------ The records

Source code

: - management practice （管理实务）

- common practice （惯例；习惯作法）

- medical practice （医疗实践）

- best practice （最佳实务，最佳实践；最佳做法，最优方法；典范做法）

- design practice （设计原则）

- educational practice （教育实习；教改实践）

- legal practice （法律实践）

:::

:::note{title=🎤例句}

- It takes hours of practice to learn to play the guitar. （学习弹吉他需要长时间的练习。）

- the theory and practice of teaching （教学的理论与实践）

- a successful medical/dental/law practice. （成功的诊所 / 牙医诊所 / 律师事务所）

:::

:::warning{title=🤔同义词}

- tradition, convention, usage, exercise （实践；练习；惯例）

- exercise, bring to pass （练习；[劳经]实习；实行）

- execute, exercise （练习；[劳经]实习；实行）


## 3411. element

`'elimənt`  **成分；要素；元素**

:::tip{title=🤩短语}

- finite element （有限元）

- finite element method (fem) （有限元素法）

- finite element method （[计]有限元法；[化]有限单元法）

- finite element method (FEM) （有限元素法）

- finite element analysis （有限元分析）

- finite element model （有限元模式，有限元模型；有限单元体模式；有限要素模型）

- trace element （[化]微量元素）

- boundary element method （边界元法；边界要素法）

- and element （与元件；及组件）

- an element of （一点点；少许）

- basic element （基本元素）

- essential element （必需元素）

------------

**Task directions**
Output the entire listing above character for character, with nothing changed, added or left out.

**Exercise output**
Source code

: - management practice （管理实务）

- common practice （惯例；习惯作法）

- medical practice （医疗实践）

- best practice （最佳实务，最佳实践；最佳做法，最优方法；典范做法）

- design practice （设计原则）

- educational practice （教育实习；教改实践）

- legal practice （法律实践）

:::

:::note{title=🎤例句}

- It takes hours of practice to learn to play the guitar. （学习弹吉他需要长时间的练习。）

- the theory and practice of teaching （教学的理论与实践）

- a successful medical/dental/law practice. （成功的诊所 / 牙医诊所 / 律师事务所）

:::

:::warning{title=🤔同义词}

- tradition, convention, usage, exercise （实践；练习；惯例）

- exercise, bring to pass （练习；[劳经]实习；实行）

- execute, exercise （练习；[劳经]实习；实行）


## 3411. element

`'elimənt`  **成分；要素；元素**

:::tip{title=🤩短语}

- finite element （有限元）

- finite element method (fem) （有限元素法）

- finite element method （[计]有限元法；[化]有限单元法）

- finite element method (FEM) （有限元素法）

- finite element analysis （有限元分析）

- finite element model （有限元模式，有限元模型；有限单元体模式；有限要素模型）

- trace element （[化]微量元素）

- boundary element method （边界元法；边界要素法）

- and element （与元件；及组件）

- an element of （一点点；少许）

- basic element （基本元素）

- essential element （必需元素）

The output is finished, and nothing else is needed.